WORK ORDER.
Reproduce, character for character, the entries from their opening line through the line with "Remediation".

DATASET ENTRIES.
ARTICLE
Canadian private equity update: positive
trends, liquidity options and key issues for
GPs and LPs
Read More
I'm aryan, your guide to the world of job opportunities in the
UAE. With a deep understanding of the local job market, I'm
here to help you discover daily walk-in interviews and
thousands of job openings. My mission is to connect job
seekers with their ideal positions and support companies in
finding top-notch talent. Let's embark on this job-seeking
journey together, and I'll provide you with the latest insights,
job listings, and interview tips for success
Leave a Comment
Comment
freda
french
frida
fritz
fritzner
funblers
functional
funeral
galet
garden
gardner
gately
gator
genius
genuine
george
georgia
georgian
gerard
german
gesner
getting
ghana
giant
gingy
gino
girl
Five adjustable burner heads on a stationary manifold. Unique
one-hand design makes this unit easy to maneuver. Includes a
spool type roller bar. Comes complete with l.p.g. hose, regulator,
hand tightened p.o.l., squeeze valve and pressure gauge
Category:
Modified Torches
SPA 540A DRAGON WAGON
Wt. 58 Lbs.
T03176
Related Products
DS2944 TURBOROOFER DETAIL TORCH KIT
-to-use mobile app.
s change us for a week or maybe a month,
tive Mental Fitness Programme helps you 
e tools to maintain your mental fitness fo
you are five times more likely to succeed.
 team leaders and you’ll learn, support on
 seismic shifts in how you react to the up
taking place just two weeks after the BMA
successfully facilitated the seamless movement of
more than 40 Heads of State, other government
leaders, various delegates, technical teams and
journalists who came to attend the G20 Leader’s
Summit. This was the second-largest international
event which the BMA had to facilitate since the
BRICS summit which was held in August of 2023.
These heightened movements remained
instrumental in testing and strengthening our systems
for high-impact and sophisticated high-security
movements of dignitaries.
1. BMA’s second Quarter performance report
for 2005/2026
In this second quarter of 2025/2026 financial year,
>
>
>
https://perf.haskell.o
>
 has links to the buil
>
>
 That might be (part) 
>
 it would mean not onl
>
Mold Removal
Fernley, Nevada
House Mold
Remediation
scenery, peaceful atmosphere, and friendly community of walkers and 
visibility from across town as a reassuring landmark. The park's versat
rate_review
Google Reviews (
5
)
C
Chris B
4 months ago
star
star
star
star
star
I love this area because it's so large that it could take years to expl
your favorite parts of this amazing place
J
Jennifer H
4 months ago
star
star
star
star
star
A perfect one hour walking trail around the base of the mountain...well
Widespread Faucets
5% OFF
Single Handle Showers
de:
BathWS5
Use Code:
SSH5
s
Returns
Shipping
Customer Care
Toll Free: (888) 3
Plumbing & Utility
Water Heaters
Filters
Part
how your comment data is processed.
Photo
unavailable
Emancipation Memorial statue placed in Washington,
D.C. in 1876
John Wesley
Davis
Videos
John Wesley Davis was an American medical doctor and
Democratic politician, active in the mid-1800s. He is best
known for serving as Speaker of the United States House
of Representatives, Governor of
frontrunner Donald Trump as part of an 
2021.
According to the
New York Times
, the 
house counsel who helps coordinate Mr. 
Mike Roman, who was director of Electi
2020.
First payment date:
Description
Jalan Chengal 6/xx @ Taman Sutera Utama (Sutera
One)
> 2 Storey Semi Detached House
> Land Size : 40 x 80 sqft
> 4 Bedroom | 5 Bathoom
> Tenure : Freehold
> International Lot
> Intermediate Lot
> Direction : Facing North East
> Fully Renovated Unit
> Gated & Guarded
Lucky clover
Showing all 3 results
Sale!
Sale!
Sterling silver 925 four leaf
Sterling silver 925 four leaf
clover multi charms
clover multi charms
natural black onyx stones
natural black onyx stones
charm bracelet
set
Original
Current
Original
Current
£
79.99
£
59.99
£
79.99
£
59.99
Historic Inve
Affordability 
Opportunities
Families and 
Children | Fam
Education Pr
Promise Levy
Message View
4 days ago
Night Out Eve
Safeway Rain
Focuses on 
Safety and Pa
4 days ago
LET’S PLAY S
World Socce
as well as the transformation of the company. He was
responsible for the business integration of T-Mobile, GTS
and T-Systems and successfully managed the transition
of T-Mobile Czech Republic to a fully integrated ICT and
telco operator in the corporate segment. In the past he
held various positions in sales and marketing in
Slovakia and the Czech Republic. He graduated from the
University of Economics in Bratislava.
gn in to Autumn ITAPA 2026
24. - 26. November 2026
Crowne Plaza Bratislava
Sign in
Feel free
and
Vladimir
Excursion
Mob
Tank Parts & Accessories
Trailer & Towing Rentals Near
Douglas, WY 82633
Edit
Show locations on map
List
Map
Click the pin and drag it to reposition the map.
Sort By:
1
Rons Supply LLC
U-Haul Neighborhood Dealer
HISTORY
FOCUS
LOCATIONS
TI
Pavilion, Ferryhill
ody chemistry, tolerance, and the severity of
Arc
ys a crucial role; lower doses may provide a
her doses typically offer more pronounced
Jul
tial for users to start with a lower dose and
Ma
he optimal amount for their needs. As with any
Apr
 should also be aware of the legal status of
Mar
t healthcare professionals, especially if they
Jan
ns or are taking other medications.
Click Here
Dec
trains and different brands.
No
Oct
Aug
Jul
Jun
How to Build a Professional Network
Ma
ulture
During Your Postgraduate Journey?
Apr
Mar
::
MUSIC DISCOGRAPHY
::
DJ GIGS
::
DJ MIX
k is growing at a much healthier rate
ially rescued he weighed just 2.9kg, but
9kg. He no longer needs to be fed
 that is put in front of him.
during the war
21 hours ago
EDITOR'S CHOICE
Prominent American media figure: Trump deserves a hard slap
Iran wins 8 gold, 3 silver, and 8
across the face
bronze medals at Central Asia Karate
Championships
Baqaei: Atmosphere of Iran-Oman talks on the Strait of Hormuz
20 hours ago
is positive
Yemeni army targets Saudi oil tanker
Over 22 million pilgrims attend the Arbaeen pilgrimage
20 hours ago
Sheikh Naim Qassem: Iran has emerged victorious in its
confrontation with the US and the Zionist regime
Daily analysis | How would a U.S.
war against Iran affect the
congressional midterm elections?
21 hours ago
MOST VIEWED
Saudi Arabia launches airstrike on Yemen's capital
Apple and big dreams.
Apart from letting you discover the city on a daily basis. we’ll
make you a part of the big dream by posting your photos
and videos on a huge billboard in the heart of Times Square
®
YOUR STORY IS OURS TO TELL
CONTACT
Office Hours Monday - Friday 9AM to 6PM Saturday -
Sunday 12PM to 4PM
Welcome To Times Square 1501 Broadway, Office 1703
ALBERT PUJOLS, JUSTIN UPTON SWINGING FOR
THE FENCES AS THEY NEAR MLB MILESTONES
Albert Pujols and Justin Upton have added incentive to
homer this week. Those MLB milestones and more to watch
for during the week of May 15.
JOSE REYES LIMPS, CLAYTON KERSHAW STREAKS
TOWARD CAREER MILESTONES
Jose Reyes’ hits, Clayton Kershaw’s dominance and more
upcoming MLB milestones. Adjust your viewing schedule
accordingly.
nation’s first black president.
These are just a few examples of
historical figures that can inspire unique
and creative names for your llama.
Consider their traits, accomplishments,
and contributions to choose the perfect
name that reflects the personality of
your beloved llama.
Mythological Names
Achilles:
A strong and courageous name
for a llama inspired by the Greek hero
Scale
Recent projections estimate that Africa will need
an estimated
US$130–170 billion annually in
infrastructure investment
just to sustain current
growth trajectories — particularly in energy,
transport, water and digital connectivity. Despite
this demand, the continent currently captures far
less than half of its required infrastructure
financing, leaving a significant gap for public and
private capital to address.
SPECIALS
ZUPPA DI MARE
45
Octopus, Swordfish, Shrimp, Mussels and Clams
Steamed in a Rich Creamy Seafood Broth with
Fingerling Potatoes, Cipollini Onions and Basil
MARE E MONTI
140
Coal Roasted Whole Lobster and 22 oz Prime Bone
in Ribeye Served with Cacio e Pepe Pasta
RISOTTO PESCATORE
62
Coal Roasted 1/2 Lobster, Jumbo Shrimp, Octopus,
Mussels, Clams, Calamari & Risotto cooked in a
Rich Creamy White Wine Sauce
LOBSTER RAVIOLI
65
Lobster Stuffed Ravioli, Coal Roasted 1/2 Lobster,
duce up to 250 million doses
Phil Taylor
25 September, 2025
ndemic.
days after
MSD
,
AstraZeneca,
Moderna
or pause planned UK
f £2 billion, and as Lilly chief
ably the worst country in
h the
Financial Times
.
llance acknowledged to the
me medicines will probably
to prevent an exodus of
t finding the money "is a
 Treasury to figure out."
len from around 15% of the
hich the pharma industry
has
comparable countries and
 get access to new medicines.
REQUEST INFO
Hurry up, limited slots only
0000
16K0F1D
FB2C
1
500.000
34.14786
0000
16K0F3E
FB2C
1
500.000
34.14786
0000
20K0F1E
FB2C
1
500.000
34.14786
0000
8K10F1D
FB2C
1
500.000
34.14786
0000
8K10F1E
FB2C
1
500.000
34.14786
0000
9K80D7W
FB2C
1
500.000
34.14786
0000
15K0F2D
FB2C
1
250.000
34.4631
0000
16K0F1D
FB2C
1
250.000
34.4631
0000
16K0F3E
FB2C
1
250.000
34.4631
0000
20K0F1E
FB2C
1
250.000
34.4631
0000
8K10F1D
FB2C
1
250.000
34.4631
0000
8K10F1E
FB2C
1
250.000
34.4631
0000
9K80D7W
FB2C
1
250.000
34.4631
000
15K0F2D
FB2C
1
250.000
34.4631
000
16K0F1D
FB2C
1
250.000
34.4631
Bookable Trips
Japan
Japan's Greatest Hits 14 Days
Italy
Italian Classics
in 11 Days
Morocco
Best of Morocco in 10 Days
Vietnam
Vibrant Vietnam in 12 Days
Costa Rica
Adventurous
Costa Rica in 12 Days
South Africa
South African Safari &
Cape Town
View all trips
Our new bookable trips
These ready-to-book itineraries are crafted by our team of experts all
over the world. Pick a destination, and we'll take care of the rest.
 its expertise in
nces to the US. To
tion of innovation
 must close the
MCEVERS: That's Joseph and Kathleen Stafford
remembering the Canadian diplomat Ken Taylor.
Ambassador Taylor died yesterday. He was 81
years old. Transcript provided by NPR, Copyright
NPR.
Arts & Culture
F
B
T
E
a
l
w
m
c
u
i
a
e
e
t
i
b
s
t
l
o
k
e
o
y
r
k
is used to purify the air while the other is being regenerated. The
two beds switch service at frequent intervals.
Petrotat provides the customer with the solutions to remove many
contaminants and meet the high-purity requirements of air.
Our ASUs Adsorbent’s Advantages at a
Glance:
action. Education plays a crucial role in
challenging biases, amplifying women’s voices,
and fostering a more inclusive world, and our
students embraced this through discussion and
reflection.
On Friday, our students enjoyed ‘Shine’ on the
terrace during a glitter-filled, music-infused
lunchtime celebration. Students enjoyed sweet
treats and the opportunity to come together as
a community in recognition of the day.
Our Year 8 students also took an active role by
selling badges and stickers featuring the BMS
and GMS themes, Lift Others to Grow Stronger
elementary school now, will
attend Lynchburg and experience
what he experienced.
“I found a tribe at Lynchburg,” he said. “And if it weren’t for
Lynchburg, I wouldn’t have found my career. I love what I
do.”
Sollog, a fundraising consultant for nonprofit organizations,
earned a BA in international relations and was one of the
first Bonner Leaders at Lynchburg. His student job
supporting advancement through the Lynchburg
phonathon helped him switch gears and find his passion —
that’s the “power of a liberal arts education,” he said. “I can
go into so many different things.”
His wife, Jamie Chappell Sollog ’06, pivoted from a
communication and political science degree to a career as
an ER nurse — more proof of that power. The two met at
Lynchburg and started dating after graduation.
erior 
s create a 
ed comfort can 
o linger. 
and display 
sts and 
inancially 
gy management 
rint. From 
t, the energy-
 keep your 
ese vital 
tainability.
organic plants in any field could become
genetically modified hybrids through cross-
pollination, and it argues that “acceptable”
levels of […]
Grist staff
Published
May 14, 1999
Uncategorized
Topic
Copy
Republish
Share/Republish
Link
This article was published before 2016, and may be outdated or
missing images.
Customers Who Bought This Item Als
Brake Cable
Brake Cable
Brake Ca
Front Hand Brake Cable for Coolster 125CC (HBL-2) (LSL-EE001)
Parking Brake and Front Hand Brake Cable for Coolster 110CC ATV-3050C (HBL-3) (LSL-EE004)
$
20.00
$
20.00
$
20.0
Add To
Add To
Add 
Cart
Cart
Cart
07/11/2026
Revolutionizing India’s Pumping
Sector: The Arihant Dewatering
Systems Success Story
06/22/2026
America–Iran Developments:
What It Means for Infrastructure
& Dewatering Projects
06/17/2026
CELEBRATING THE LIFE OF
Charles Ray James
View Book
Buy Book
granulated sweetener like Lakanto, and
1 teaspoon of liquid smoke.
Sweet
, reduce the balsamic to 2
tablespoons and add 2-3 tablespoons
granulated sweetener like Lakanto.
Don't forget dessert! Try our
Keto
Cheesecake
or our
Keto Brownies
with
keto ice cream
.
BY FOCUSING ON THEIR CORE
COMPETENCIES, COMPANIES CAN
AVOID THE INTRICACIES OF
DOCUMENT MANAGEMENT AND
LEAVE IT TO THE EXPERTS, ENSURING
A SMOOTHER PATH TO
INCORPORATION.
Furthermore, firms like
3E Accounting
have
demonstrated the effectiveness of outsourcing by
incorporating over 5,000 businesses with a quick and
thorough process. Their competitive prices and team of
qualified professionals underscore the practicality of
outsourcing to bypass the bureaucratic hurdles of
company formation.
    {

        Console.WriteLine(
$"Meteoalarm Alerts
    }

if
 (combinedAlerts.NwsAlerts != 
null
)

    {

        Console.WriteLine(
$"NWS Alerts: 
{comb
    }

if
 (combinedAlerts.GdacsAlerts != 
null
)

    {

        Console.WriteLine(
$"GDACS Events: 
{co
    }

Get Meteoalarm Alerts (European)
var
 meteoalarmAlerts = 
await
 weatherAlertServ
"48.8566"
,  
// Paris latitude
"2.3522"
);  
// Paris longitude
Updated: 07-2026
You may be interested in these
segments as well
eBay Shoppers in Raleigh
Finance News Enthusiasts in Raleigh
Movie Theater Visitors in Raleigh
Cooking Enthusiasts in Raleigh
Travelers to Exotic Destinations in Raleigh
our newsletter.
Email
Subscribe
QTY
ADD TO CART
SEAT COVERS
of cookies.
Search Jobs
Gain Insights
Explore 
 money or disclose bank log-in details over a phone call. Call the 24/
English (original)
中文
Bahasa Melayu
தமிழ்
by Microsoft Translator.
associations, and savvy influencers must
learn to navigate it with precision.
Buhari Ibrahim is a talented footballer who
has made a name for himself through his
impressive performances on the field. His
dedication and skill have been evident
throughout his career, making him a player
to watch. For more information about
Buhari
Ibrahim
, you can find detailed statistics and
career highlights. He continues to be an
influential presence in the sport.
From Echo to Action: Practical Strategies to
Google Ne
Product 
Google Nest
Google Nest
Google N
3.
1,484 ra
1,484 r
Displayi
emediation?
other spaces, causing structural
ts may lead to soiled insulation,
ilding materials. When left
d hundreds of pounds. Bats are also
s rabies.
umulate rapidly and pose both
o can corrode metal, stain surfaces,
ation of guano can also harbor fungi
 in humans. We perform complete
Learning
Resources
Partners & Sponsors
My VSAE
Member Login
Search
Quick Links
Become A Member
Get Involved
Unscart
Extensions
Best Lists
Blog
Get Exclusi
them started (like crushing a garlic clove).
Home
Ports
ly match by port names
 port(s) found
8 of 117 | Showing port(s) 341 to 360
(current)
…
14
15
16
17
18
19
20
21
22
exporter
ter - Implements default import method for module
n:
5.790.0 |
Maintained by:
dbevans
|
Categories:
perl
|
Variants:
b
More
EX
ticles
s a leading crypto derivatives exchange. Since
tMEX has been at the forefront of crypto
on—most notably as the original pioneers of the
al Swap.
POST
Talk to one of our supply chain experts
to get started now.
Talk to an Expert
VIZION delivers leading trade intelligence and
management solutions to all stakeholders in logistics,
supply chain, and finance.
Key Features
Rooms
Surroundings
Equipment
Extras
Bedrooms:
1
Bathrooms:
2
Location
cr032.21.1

YOUR RESPONSE.
ARTICLE
Canadian private equity update: positive
trends, liquidity options and key issues for
GPs and LPs
Read More
I'm aryan, your guide to the world of job opportunities in the
UAE. With a deep understanding of the local job market, I'm
here to help you discover daily walk-in interviews and
thousands of job openings. My mission is to connect job
seekers with their ideal positions and support companies in
finding top-notch talent. Let's embark on this job-seeking
journey together, and I'll provide you with the latest insights,
job listings, and interview tips for success
Leave a Comment
Comment
freda
french
frida
fritz
fritzner
funblers
functional
funeral
galet
garden
gardner
gately
gator
genius
genuine
george
georgia
georgian
gerard
german
gesner
getting
ghana
giant
gingy
gino
girl
Five adjustable burner heads on a stationary manifold. Unique
one-hand design makes this unit easy to maneuver. Includes a
spool type roller bar. Comes complete with l.p.g. hose, regulator,
hand tightened p.o.l., squeeze valve and pressure gauge
Category:
Modified Torches
SPA 540A DRAGON WAGON
Wt. 58 Lbs.
T03176
Related Products
DS2944 TURBOROOFER DETAIL TORCH KIT
-to-use mobile app.
s change us for a week or maybe a month,
tive Mental Fitness Programme helps you 
e tools to maintain your mental fitness fo
you are five times more likely to succeed.
 team leaders and you’ll learn, support on
 seismic shifts in how you react to the up
taking place just two weeks after the BMA
successfully facilitated the seamless movement of
more than 40 Heads of State, other government
leaders, various delegates, technical teams and
journalists who came to attend the G20 Leader’s
Summit. This was the second-largest international
event which the BMA had to facilitate since the
BRICS summit which was held in August of 2023.
These heightened movements remained
instrumental in testing and strengthening our systems
for high-impact and sophisticated high-security
movements of dignitaries.
1. BMA’s second Quarter performance report
for 2005/2026
In this second quarter of 2025/2026 financial year,
>
>
>
https://perf.haskell.o
>
 has links to the buil
>
>
 That might be (part) 
>
 it would mean not onl
>
Mold Removal
Fernley, Nevada
House Mold
Remediation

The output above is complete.